>>>

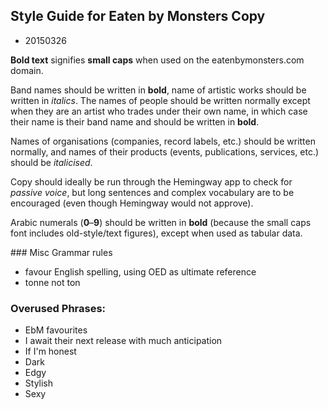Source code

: ## Style Guide for Eaten by Monsters Copy

* 20150326

**Bold text** signifies **small caps** when used on the eatenbymonsters.com domain.

Band names should be written in **bold**, name of artistic works should be written in *italics*.
The names of people should be written normally except when they are an artist who trades under their own name, in which case their name is their band name and should be written in **bold**.

Names of organisations (companies, record labels, etc.) should be written normally, and names of their products (events, publications, services, etc.) should be *italicised*.

Copy should ideally be run through the Hemingway app to check for *passive voice*, but long sentences and complex vocabulary are to be encouraged (even though Hemingway would not approve).

Arabic numerals (**0**–**9**) should be written in **bold** (because the small caps font includes old-style/text figures), except when used as tabular data.

### Misc Grammar rules
* favour English spelling, using OED as ultimate reference
* tonne not ton

### Overused Phrases:

* EbM favourites
* I await their next release with much anticipation
* If I'm honest
* Dark
* Edgy
* Stylish
* Sexy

<<<

● Request:
Copy out every line of the material above precisely, omitting the pictures.

● Your response:
Source code

: ## Style Guide for Eaten by Monsters Copy

* 20150326

**Bold text** signifies **small caps** when used on the eatenbymonsters.com domain.

Band names should be written in **bold**, name of artistic works should be written in *italics*.
The names of people should be written normally except when they are an artist who trades under their own name, in which case their name is their band name and should be written in **bold**.

Names of organisations (companies, record labels, etc.) should be written normally, and names of their products (events, publications, services, etc.) should be *italicised*.

Copy should ideally be run through the Hemingway app to check for *passive voice*, but long sentences and complex vocabulary are to be encouraged (even though Hemingway would not approve).

Arabic numerals (**0**–**9**) should be written in **bold** (because the small caps font includes old-style/text figures), except when used as tabular data.

### Misc Grammar rules
* favour English spelling, using OED as ultimate reference
* tonne not ton

### Overused Phrases:

* EbM favourites
* I await their next release with much anticipation
* If I'm honest
* Dark
* Edgy
* Stylish
* Sexy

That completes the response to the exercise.